For much of 1917, things went the Germans’ way. With the Bolshevik Revolution underway, the Germans were able to move soldiers to the Western front as the Russians quit the war. Moreover, the Allied powers had failed badly in its Nivelle Offensive in May 1917 and suffered a defeat in November against at the Battle of Caporetto in Slovenia. Unbelievably, the French and British had not bothered to coordinate their commands until after those defeats, but they finally formed a Supreme War Council to coordinate their armies’ movements and strategies.
Despite those successes, when the United States joined the war in April 1917, it began mobilizing four million soldiers to join the war. The central powers knew that it would take months before the United States could land a substantial number of troops in Europe to join the fighting, and the Germans hoped to force the Allied powers to quit before the United States could make a difference.
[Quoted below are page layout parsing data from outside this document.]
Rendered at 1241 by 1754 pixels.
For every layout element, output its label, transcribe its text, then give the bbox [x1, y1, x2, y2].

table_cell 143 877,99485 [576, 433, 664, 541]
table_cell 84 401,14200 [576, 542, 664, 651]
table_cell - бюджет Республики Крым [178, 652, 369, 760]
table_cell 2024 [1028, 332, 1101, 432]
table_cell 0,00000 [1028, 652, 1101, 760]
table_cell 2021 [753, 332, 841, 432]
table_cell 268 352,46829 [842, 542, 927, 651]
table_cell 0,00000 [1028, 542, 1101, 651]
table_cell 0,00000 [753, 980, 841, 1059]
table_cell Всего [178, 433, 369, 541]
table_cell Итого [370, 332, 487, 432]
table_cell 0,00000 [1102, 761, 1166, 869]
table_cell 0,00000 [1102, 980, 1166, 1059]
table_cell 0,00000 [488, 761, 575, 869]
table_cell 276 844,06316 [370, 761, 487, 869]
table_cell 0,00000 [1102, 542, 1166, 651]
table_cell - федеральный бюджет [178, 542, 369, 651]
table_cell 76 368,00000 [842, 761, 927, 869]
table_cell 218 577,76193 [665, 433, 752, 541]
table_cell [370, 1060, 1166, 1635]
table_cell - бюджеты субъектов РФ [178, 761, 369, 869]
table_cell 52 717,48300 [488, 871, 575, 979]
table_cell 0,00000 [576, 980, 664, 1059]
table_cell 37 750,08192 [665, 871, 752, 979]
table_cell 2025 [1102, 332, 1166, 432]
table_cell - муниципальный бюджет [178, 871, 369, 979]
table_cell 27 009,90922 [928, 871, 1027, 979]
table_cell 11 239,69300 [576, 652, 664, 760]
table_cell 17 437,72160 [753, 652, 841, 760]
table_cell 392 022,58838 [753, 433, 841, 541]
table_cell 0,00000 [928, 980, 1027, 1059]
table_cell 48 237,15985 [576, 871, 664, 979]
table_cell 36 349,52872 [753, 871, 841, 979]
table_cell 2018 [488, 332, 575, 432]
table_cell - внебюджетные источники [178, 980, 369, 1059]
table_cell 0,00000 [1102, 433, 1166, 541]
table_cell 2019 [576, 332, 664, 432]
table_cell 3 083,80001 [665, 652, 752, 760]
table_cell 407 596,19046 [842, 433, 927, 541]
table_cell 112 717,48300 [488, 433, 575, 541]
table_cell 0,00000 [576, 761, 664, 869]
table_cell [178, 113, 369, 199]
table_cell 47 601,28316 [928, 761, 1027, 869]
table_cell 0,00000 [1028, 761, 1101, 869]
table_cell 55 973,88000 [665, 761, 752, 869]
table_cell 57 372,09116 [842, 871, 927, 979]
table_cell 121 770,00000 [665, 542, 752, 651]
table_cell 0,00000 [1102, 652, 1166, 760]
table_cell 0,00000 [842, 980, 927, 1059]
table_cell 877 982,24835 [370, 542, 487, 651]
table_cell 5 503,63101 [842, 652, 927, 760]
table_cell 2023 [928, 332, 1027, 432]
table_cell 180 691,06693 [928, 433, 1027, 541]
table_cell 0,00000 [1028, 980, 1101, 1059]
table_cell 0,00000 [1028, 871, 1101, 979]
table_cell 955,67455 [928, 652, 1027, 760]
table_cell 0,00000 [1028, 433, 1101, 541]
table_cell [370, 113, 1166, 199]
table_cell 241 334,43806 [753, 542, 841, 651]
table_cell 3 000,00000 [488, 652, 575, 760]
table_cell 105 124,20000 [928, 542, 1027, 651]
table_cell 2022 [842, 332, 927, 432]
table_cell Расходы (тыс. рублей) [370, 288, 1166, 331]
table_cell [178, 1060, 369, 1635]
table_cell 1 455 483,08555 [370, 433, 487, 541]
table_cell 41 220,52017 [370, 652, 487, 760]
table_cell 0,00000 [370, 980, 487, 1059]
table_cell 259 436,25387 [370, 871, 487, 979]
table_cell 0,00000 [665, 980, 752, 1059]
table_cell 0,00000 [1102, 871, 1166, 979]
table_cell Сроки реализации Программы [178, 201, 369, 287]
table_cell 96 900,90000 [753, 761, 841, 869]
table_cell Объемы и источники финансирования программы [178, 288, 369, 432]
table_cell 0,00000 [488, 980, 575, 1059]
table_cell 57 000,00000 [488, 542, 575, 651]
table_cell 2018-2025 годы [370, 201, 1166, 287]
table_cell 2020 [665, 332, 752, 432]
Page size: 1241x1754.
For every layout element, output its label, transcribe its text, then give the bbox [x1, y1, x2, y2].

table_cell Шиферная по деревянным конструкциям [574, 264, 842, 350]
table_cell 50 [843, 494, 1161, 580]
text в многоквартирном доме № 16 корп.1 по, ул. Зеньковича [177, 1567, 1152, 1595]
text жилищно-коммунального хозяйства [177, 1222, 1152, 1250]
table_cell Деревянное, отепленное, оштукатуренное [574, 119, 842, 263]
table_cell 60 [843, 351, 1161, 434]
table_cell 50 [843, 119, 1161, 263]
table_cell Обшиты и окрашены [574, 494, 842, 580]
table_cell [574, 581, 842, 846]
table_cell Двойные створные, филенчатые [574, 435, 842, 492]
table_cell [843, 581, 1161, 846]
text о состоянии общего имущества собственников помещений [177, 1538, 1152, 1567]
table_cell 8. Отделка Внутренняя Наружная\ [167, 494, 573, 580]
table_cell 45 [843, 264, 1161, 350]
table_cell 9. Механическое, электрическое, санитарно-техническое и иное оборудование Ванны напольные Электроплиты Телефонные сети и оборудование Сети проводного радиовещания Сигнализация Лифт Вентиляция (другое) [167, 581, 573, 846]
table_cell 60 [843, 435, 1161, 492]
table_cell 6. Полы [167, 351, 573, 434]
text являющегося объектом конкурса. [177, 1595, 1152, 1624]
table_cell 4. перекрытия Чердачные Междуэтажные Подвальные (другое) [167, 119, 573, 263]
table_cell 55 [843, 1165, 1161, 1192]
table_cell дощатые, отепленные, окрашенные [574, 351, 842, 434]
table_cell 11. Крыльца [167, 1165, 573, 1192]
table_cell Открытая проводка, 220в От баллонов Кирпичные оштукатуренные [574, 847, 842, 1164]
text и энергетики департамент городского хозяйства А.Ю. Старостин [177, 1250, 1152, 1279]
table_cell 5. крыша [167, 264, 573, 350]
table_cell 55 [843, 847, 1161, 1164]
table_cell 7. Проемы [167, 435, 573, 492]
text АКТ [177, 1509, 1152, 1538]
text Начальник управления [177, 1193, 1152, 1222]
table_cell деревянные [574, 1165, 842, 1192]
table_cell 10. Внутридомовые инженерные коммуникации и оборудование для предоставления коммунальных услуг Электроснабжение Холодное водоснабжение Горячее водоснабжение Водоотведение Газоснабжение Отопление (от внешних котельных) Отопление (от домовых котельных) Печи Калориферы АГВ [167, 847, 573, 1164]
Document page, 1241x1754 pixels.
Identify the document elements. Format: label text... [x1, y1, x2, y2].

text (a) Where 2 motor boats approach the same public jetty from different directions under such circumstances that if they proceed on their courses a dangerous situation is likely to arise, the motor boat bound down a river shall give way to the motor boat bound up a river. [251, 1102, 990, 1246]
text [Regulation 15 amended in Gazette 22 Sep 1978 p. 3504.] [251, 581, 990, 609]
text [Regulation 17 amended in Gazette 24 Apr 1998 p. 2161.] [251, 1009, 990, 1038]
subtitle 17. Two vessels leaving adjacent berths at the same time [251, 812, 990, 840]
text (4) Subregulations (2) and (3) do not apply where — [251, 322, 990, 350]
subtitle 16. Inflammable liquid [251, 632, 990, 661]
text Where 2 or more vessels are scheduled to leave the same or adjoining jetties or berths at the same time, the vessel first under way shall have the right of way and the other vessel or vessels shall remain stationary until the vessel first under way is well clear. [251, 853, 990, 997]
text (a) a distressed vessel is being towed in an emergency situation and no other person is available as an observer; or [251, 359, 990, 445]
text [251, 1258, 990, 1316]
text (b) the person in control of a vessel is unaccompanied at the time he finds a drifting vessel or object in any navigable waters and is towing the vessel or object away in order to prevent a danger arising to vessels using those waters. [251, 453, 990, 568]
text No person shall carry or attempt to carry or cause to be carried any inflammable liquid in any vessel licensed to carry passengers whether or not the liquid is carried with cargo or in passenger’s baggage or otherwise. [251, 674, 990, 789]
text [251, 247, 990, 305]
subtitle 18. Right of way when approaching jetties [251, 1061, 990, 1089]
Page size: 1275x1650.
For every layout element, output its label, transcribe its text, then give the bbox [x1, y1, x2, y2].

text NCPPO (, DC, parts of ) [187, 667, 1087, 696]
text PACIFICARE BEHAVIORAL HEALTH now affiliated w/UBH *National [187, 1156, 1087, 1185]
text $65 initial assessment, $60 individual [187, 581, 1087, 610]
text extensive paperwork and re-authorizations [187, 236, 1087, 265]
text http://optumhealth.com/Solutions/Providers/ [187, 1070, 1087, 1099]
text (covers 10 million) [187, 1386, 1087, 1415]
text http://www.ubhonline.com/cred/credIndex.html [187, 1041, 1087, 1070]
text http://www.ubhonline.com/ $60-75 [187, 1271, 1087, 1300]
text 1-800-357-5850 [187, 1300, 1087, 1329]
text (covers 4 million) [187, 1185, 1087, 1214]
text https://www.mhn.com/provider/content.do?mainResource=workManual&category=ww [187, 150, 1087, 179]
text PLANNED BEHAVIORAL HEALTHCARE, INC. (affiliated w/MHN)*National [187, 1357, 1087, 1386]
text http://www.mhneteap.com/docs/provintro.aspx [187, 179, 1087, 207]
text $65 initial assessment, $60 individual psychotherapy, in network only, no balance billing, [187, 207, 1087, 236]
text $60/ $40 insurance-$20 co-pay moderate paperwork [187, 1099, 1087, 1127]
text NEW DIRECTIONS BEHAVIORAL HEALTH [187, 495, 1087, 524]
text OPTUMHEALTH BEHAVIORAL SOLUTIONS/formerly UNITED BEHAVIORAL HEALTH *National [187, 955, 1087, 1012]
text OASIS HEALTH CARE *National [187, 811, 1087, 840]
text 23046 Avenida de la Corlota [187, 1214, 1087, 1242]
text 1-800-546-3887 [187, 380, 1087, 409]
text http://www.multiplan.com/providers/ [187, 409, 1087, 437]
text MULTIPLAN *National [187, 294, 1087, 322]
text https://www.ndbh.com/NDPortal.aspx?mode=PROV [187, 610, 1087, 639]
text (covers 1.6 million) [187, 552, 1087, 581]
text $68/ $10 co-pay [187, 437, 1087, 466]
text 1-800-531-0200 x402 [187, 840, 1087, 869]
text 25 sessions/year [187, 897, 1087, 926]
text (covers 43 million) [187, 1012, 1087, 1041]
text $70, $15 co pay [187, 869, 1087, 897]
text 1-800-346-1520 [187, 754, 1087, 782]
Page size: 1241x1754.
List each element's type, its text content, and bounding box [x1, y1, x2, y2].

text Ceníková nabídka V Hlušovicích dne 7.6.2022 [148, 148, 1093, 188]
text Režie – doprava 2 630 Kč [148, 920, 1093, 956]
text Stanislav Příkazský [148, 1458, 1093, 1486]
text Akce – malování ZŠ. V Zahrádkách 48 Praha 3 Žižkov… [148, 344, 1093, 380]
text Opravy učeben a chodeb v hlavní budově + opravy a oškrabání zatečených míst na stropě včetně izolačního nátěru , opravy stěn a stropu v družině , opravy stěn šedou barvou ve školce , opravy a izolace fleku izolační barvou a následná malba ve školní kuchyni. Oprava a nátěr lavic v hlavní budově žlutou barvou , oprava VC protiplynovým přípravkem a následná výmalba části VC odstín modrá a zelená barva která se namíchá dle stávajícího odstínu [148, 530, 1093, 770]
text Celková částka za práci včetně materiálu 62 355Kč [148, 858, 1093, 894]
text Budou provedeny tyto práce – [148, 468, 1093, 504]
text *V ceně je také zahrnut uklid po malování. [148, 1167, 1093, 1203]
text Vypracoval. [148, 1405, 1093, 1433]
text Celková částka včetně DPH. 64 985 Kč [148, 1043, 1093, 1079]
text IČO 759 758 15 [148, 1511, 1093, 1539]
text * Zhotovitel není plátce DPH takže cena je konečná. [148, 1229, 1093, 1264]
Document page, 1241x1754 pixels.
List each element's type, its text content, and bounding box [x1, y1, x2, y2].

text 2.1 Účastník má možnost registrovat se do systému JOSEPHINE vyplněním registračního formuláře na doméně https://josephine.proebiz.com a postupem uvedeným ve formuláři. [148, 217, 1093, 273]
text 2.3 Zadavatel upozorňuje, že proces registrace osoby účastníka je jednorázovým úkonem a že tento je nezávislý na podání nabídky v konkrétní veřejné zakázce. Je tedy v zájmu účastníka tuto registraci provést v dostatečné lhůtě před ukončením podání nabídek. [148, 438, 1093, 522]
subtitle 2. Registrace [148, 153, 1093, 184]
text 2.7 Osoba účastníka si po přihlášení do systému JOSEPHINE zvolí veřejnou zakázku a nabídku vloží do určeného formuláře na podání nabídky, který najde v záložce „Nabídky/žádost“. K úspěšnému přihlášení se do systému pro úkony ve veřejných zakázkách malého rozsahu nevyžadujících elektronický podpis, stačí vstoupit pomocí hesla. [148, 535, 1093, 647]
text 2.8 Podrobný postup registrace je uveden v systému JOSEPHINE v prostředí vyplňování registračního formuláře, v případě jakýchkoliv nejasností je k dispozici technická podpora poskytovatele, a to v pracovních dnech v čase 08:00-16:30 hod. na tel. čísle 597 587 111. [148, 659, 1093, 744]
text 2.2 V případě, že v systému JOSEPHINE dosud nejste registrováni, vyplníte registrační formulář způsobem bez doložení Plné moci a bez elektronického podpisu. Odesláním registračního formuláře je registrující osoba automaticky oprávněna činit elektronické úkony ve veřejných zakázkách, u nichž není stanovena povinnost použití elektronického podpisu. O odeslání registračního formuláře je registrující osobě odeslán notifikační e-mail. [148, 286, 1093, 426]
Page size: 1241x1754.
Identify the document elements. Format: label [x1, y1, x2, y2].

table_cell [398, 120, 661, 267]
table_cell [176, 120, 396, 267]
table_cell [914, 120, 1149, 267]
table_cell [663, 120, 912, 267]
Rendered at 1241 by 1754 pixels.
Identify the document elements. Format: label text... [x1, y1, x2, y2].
Thus, the Germans’ spring offensive began in March 1918, using new infantry tactics to move on the most lightly defended points of the Allied trenches. The Germans quickly obtained a breakthrough and broke the Allied lines, pushing the Allied forces back nearly 40 miles, and the Germans were once again within less than 100 miles of Paris. Once again, however, the Allied powers halted the Germans’ drive, with the help of reinforcing American and Australian troops. The Germans were right back where they started by July 1918, at which time about 10,000 Americans were arriving in France each day.
Nestled between green forests and flowing rivers, the country around the French city of Soissons was an idyllic scene of small villages, golden wheat fields, cow pastures, and sloping ravines. It was, and still is, also the site of a convergence of the French railroad and highway system, making it a fiercely coveted area by both sides during World War I. In July 1918, its bucolic milieu stood interrupted here and there by the appearance of blackened ruins of tanks and burned out farm buildings. After five weeks of German possession, Allied commanders decided it was time to take this strategic area back.
After four years of brutal, savage, and devastating fighting, the battle fought there in July 1918 marked the beginning of the end of the war as the Allied forces begin to put the German invaders on the run.